TEXT EXCERPT |
--- START ---

Let $p$ be a prime number.

Let $n, k \in \Z_{\ge 0}$.


Then:

$\dbinom n k \equiv \dbinom {\floor {n / p} } {\floor {k / p} } \dbinom {n \bmod p} {k \bmod p} \pmod p$

where:

$\dbinom n k$ denotes a binomial coefficient
$n \bmod p$ denotes the modulo operation
$\floor \cdot$ denotes the floor function.


Corollary

Let the representations of $n$ and $k$ to the base $p$ be given by:

$n = a_r p^r + \cdots + a_1 p + a_0$
$k = b_r p^r + \cdots + b_1 p + b_0$

Then:

$\ds \dbinom n k \equiv \prod_{j \mathop = 0}^r \dbinom {a_j} {b_j} \pmod p$


Proof

First we show that:

$\dbinom n k \equiv \dbinom {\floor {n / p} } {\floor {k / p} } \dbinom {n \bmod p} {k \bmod p} \pmod p$


Consider $\dbinom n k$ as the fraction:

$\dfrac {n \paren {n - 1} \paren {n - 2} \cdots \paren {n - k + 1} } {k \paren {k - 1} \paren {k - 2} \cdots 1}$


This can be expressed as:

$(1): \quad \dbinom n k = \paren {\dfrac n k} \paren {\dfrac {n - 1} {k - 1} } \paren {\dfrac {n - 2} {k - 2} } \cdots \paren {\dfrac {n - k + 1} 1}$

Let $k = s p + t$ from the Division Theorem.

--- END ---

SOURCE DATA |

--- START ---

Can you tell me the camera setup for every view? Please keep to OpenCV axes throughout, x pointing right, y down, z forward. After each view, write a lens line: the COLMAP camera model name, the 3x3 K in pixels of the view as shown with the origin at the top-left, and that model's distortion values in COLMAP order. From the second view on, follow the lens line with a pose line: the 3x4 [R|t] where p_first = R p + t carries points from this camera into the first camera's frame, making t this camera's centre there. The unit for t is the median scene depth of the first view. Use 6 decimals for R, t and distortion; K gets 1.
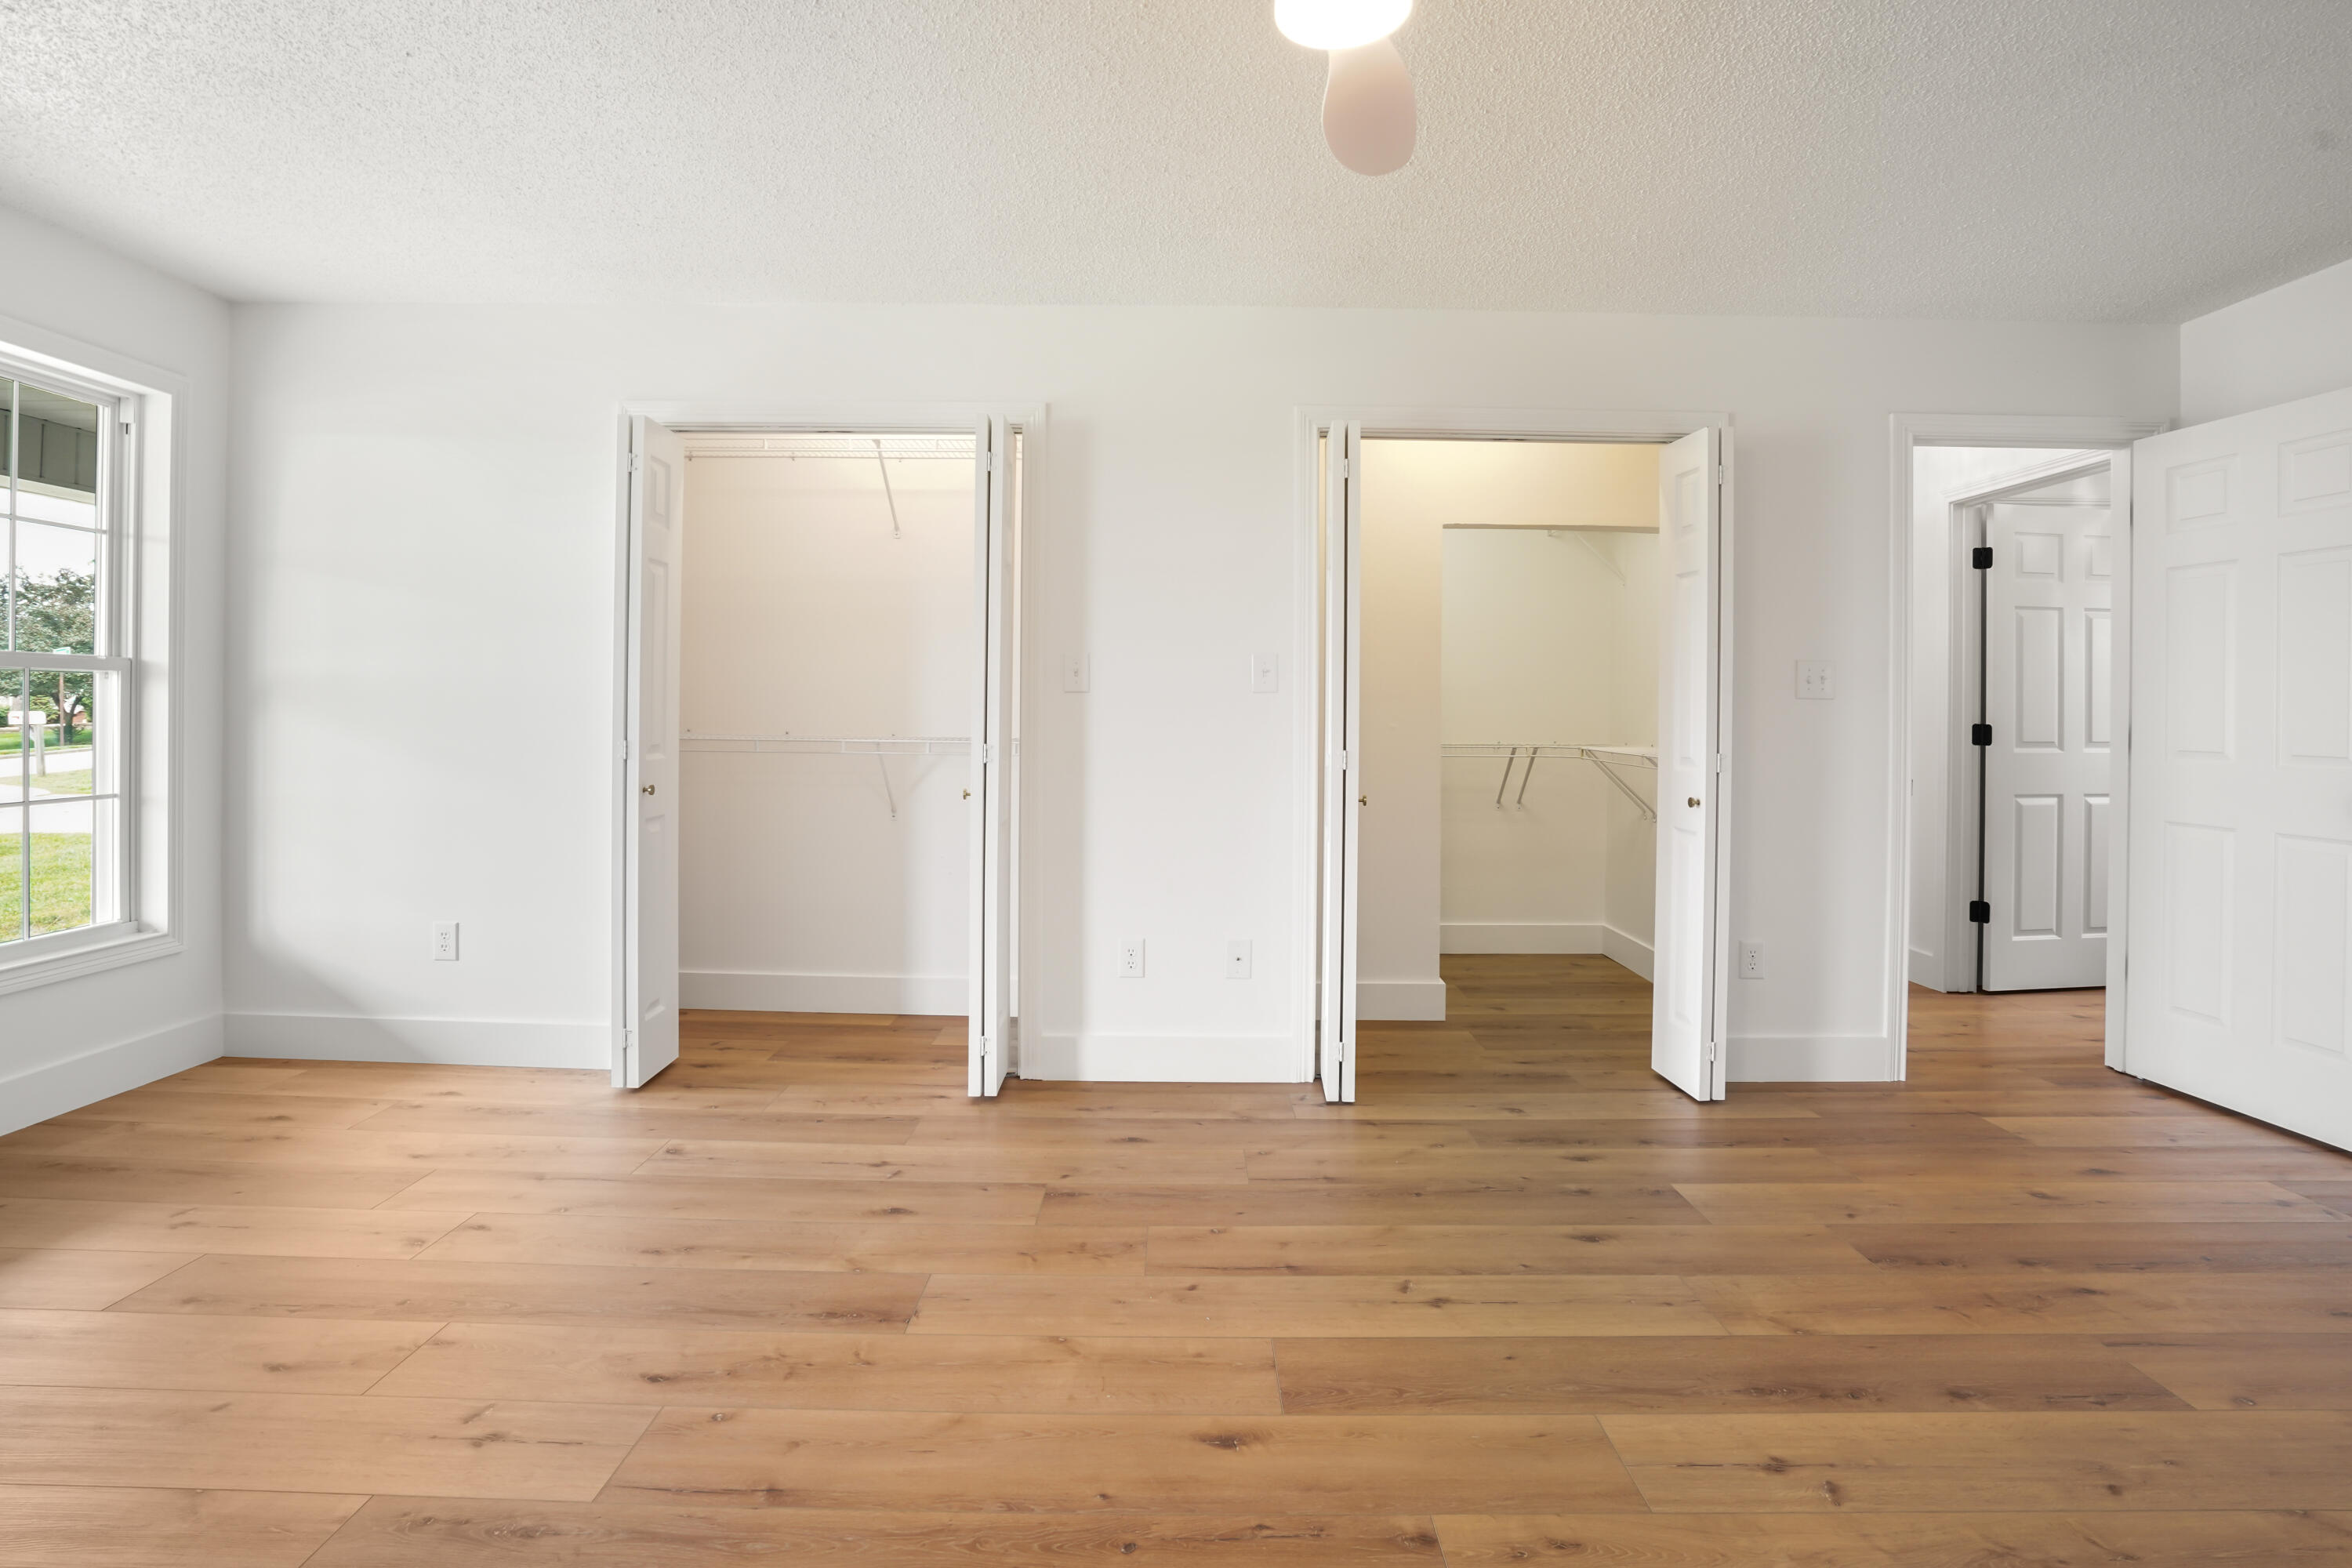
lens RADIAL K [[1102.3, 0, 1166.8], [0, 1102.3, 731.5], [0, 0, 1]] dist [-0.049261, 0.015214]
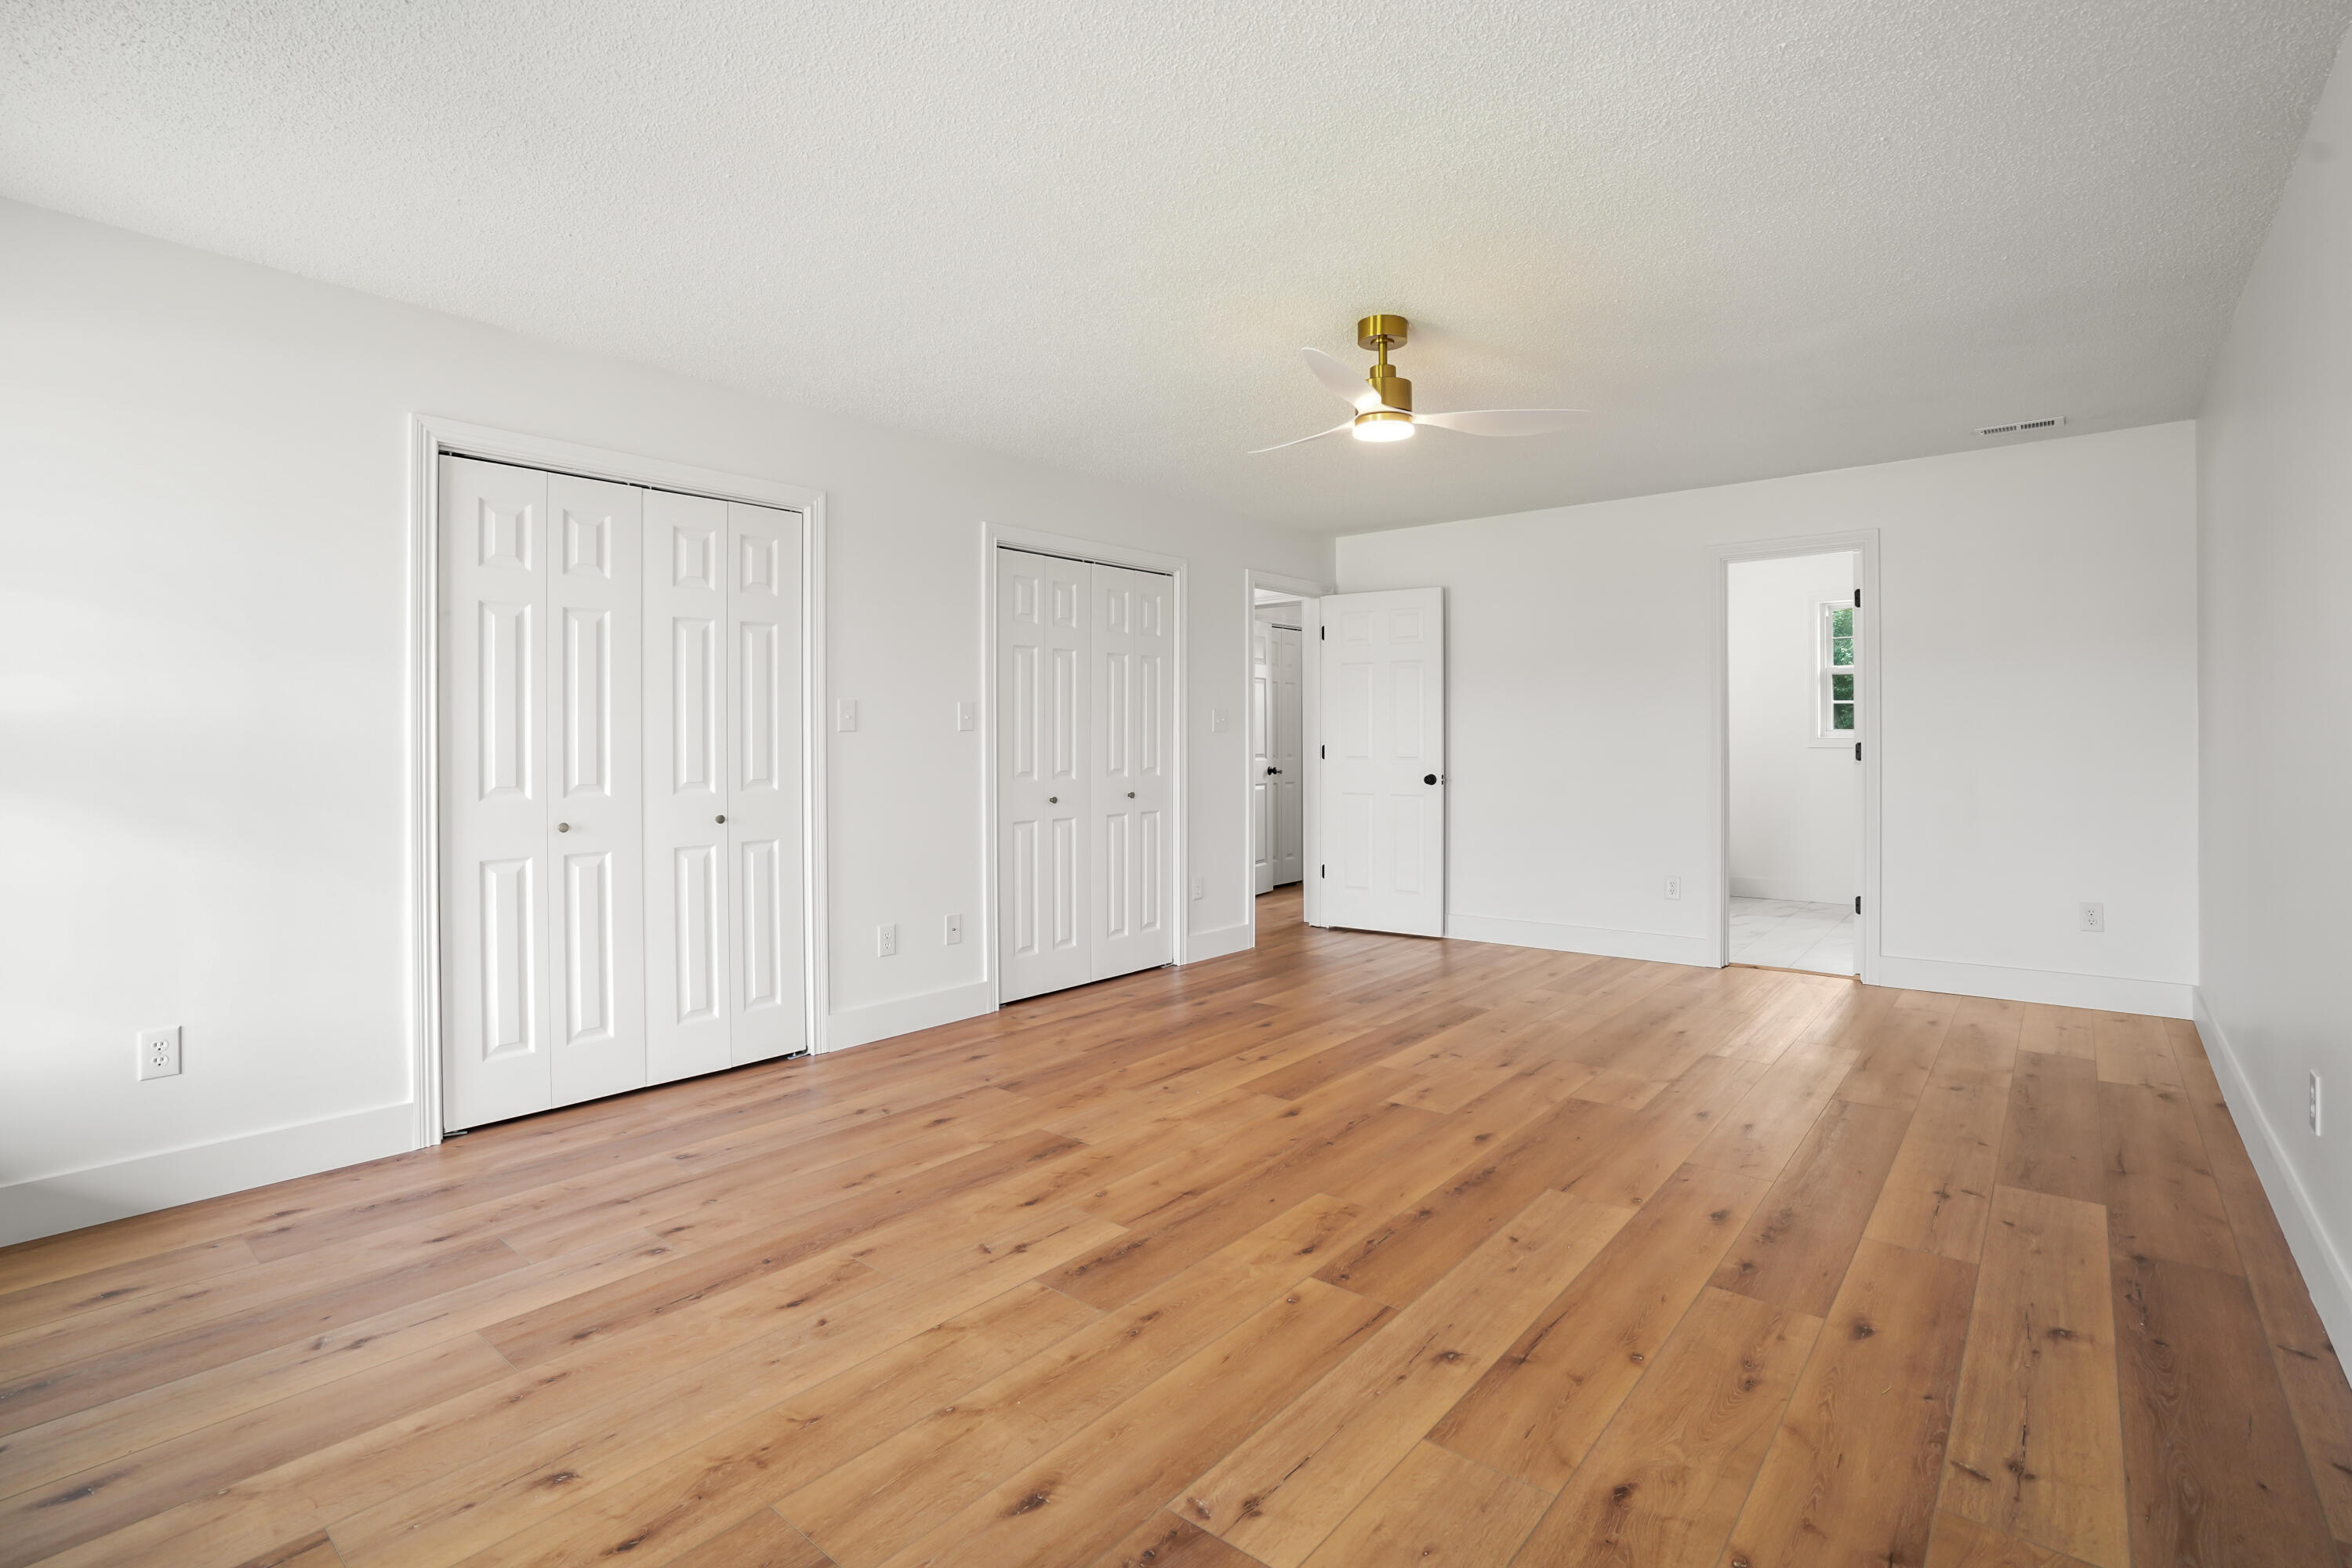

--- END ---

WHAT IS REQUIRED | Please reproduce the passage on binomial coefficients modulo a prime from "Let $n, k \in" up to and including "the floor function.".

EXPECTED OUTPUT |
Let $n, k \in \Z_{\ge 0}$.


Then:

$\dbinom n k \equiv \dbinom {\floor {n / p} } {\floor {k / p} } \dbinom {n \bmod p} {k \bmod p} \pmod p$

where:

$\dbinom n k$ denotes a binomial coefficient
$n \bmod p$ denotes the modulo operation
$\floor \cdot$ denotes the floor function.